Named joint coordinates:
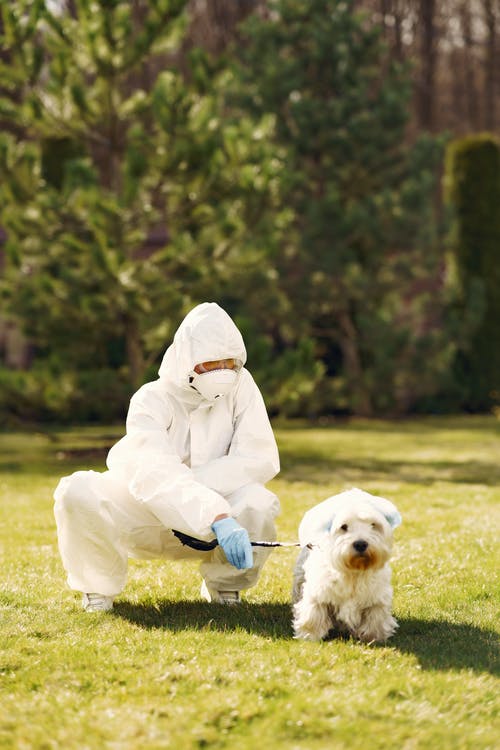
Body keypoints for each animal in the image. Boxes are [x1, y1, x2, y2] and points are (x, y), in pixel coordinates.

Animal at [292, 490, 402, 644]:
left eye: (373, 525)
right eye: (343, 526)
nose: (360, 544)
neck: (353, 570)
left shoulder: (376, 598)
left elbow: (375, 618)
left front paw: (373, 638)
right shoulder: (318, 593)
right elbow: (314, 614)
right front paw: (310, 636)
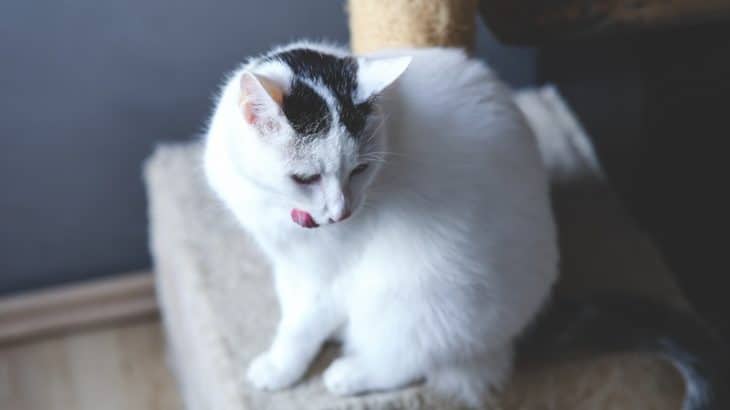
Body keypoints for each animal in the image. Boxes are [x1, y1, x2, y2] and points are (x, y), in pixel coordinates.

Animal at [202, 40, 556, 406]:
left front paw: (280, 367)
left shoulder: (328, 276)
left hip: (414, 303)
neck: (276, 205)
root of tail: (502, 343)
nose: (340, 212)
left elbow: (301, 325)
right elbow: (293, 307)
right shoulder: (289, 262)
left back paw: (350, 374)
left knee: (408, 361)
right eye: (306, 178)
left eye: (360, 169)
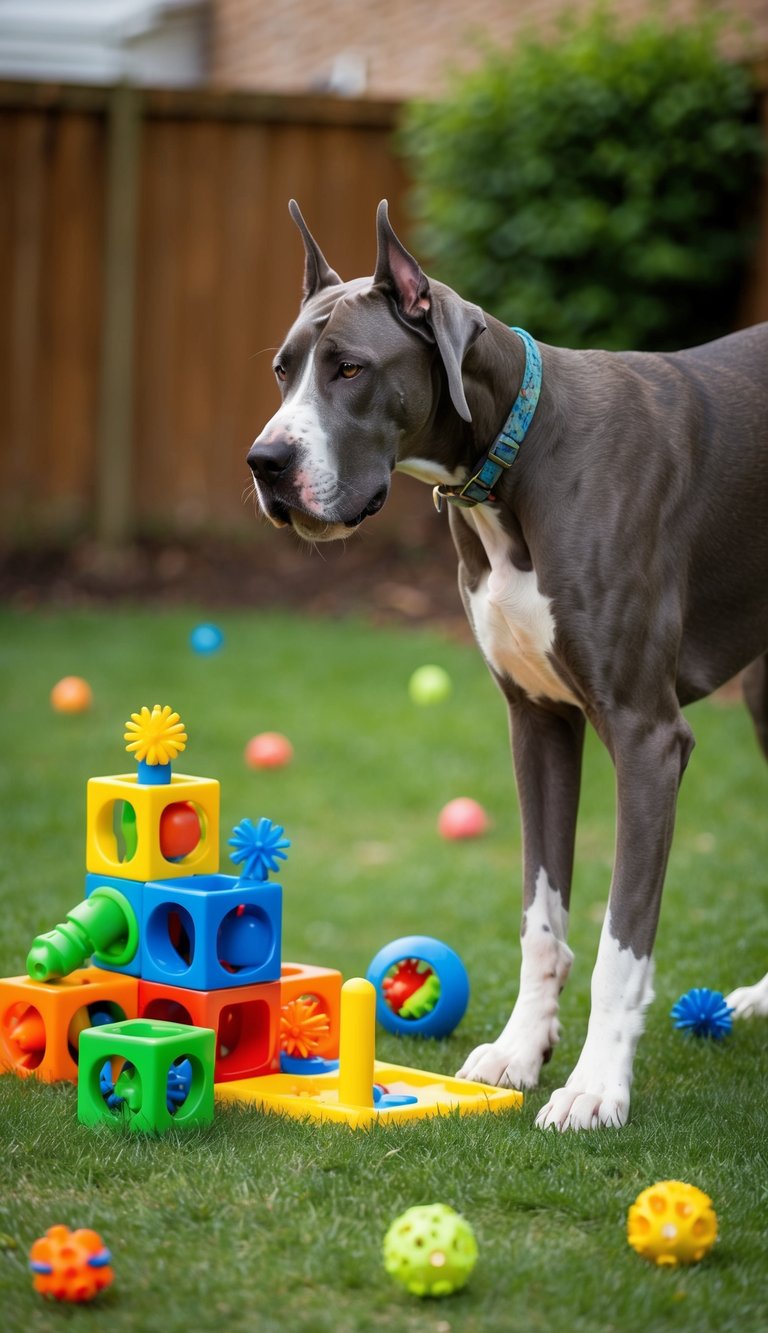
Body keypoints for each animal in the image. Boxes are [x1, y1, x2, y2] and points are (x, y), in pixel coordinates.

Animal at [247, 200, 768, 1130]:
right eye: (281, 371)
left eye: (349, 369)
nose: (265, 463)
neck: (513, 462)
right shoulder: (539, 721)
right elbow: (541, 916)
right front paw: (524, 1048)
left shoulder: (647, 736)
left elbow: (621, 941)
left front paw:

— Assignment —
Where does the string "elbow" appear in the records above? Show every line that holds it.

— Result —
left elbow: (375, 618)
right elbow: (314, 614)
left elbow: (301, 325)
right elbow: (293, 307)
right elbow: (541, 916)
left elbow: (621, 941)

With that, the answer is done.